I think the mentors that you and I want, we can’t necessarily spend every day with because they don’t have time and you may not know them and they may not even be alive. So studying them really closely to get a good sense of the answers they would give to the questions we have is totally the right track and a very, very smart thing to do, especially with people who are not alive. What would Shackleton say? What would Ben Graham say? What would Franklin say? You can go to Seneca. You can go to Marcus Aurelius. They’re all available the minute you drop the idea that they have to be in the room with you to mentor to you.
Before our meeting with Buffett, we sent our bios over. I sent this bio, ‘I grew up in South Africa and Israel, lived in London, and moved to the United States.’ My wife Lory, the only thing her bio says pretty much is ‘born in Salisbury, North Carolina.’ Warren had no interest in the fact that I’d lived in Iran, Israel, whatever, but he liked the fact that Lory grew up some place. That’s his mind-set. He’s not just an American guy; he’s a guy from the American mid-west and he knows what he likes and he likes what he likes and he’s not interested in experimenting very much with other stuff.

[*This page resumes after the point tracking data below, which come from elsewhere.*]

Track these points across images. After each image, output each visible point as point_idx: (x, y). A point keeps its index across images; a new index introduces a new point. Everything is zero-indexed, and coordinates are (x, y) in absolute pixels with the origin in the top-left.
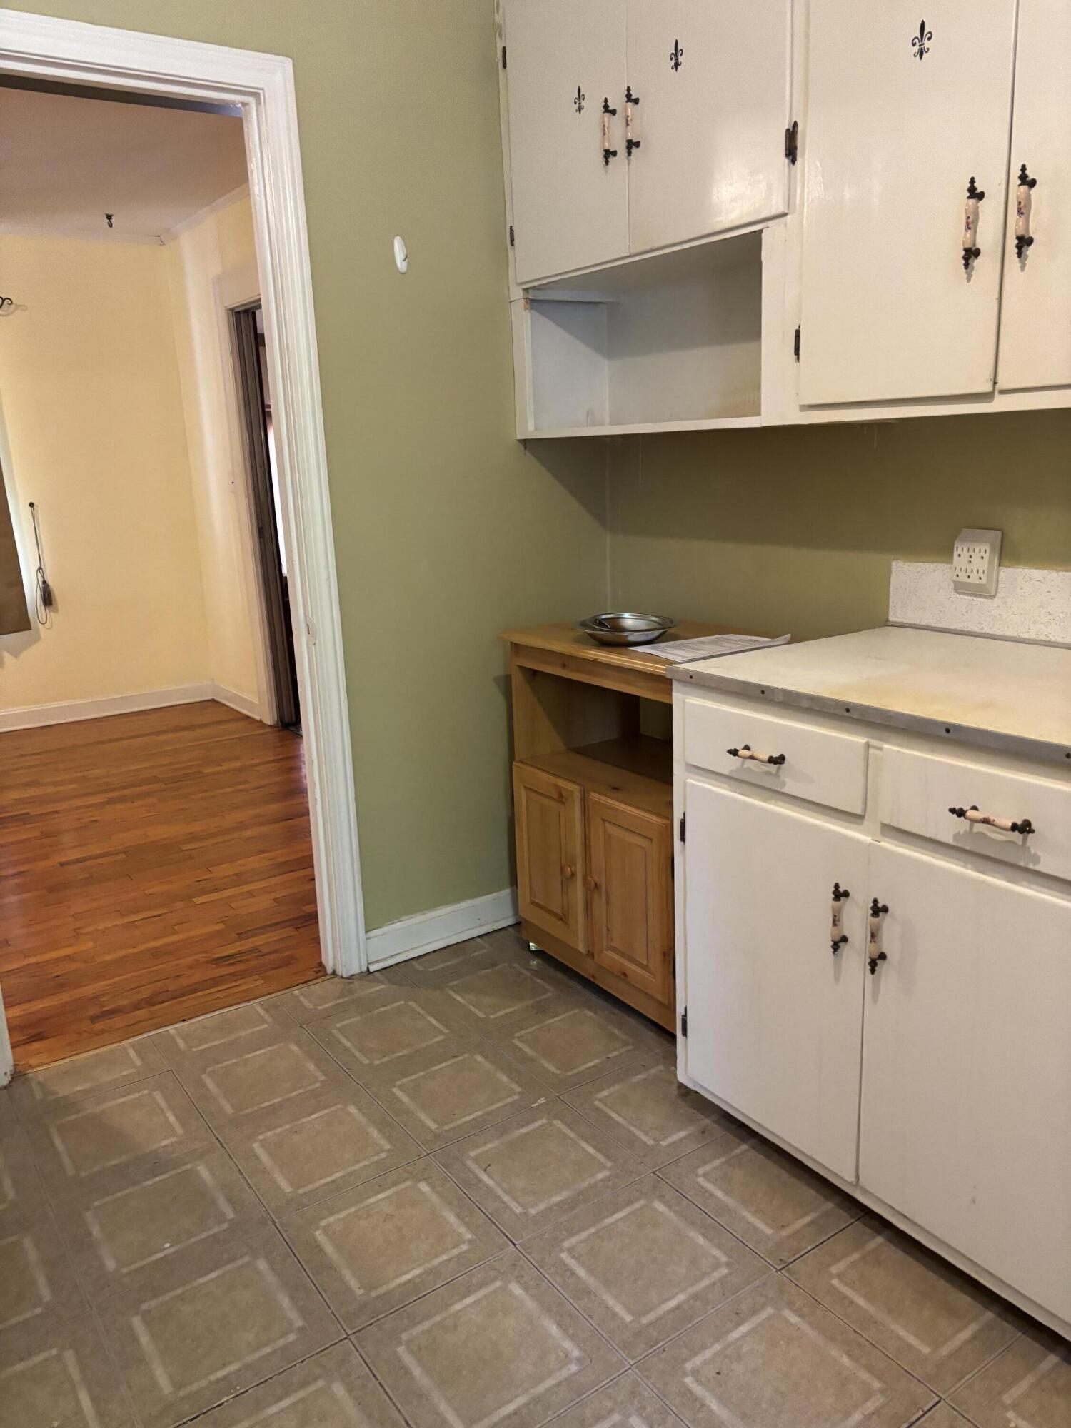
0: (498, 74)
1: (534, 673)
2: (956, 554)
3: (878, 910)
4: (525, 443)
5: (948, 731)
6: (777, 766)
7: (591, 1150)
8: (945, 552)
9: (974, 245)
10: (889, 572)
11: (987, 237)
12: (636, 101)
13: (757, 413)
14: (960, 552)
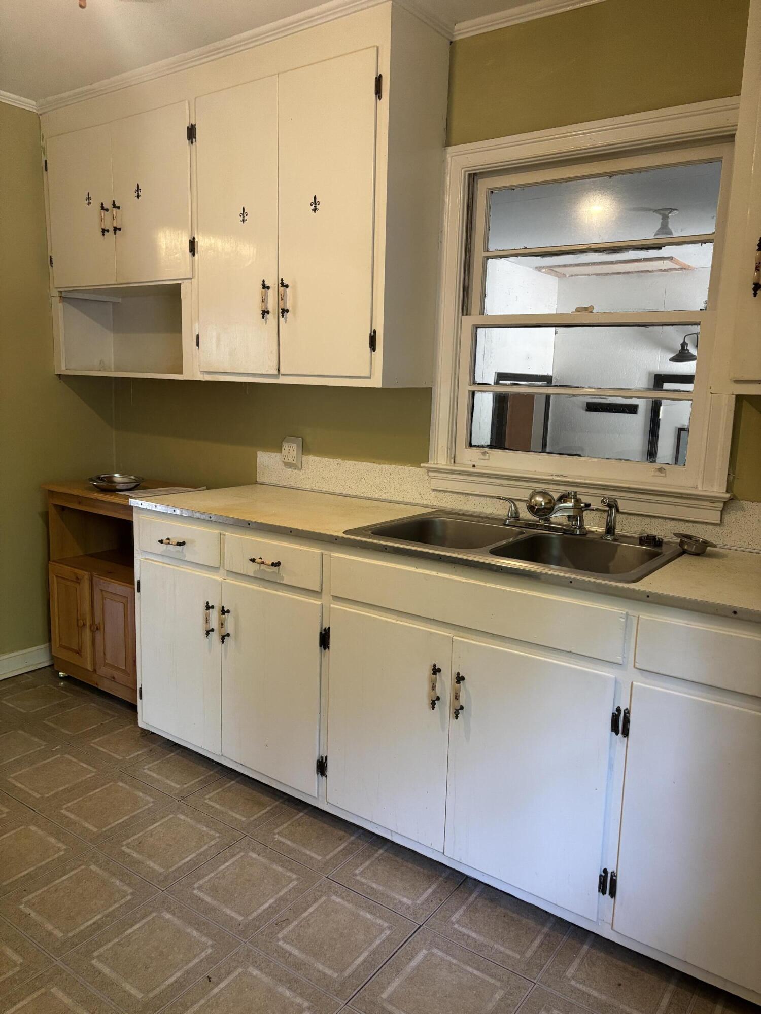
0: (43, 174)
1: (63, 508)
2: (283, 448)
3: (224, 612)
4: (60, 376)
5: (249, 524)
6: (181, 547)
7: (85, 765)
8: (278, 448)
9: (267, 309)
10: (256, 457)
11: (272, 305)
12: (118, 208)
13: (181, 373)
14: (284, 447)
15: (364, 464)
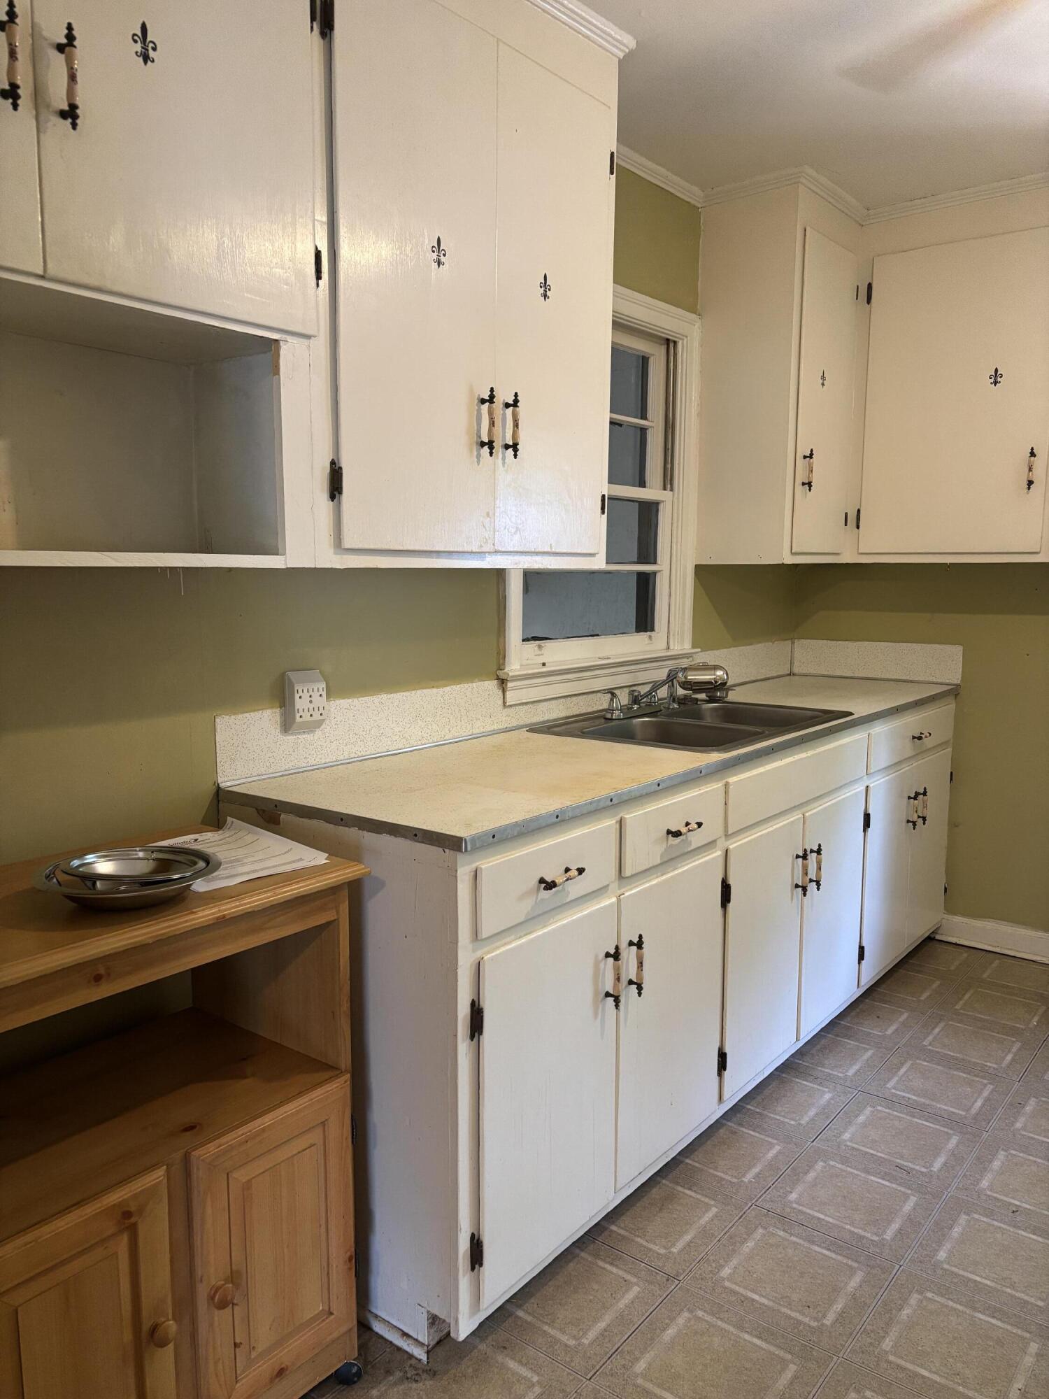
2: (297, 696)
10: (215, 730)
14: (301, 694)
15: (419, 692)
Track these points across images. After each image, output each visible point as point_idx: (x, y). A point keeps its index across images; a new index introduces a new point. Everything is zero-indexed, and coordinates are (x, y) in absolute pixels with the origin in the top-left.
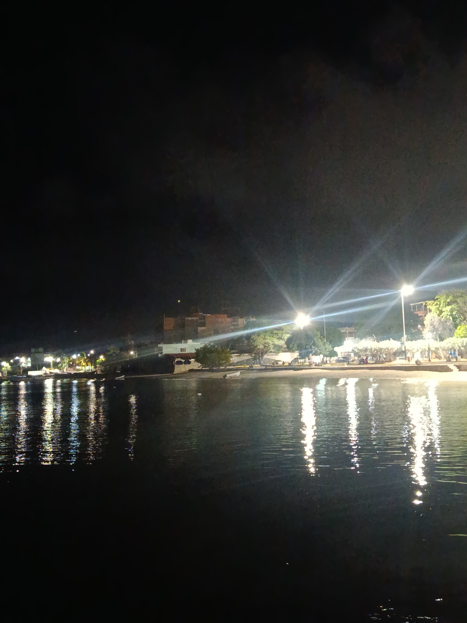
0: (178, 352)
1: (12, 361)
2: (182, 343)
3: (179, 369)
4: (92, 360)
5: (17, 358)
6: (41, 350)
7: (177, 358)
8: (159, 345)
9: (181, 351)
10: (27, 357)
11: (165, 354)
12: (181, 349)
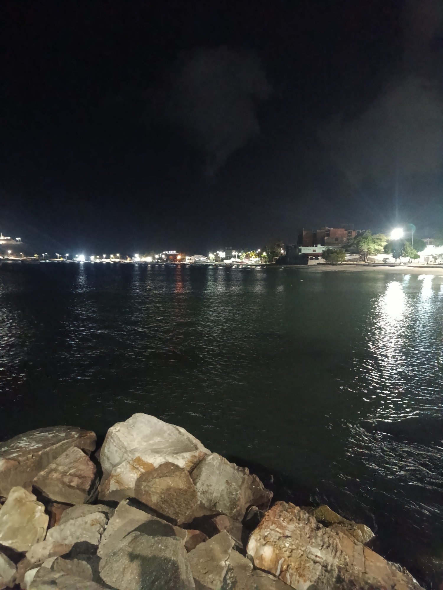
0: (311, 252)
1: (215, 254)
2: (313, 246)
3: (311, 263)
4: (259, 255)
5: (218, 252)
6: (231, 248)
7: (310, 256)
8: (299, 248)
9: (313, 252)
10: (223, 252)
11: (304, 254)
12: (314, 250)
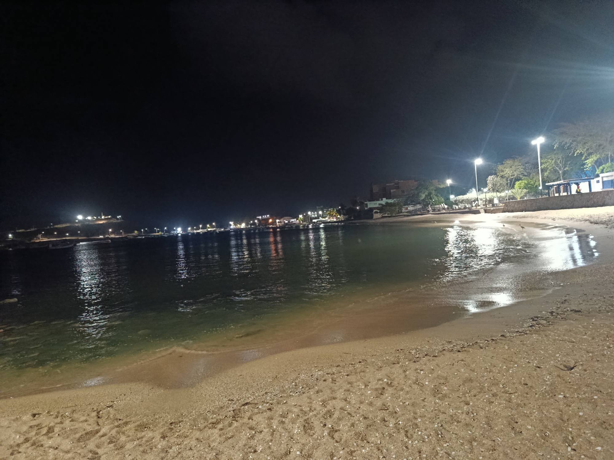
0: (377, 206)
1: (304, 214)
2: (379, 200)
3: (377, 216)
5: (307, 212)
7: (375, 209)
8: (365, 203)
9: (379, 205)
11: (370, 208)
12: (379, 204)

The starfish and the spider that I talked about was really an awakener for me. It was not just what he said, but the way he said it because he knew exactly where I was coming from. In a certain way he was teaching me a really important lesson. ‘Don’t try to build the best business you can build. Build the business that suits you the best. Build your life in a way that suits you.’
Realize you only have one life to live on the planet. ‘Yeah, Berkshire Hathaway is this wonderful big company, but it suits me.’ That’s the most important thing about Berkshire to Warren. So in a certain way I came away with a renewed appreciation of how unusual Warren is. Given the choice between building a bigger Berkshire and building a Berkshire more suited to him, or building a Berkshire with higher returns, he takes the Berkshire more suited to him. He said, ‘We’re not going to make any decision that would get us more money if it means we lose one night of sleep.’ That’s effectively saying, ‘I want this to suit me. I don’t want to be the best, biggest, fastest.’
That’s just a profound insight and I can tell you it’s scary for me to stand up in front of my investors and say, ‘I’m not trying to have the highest possible returns. I’m trying to run this in a way that fundamentally really suits who I am.’ Half your investors leave the room.
I’ll just give you one final thing. We talked about the limits to the size of Berkshire. For some reason we haven’t had a company that’s broken through a trillion dollars in market cap and somehow that seems to be the limit to size. The fierce pride with which Warren asserted that Berkshire wasn’t subject to that was fascinating.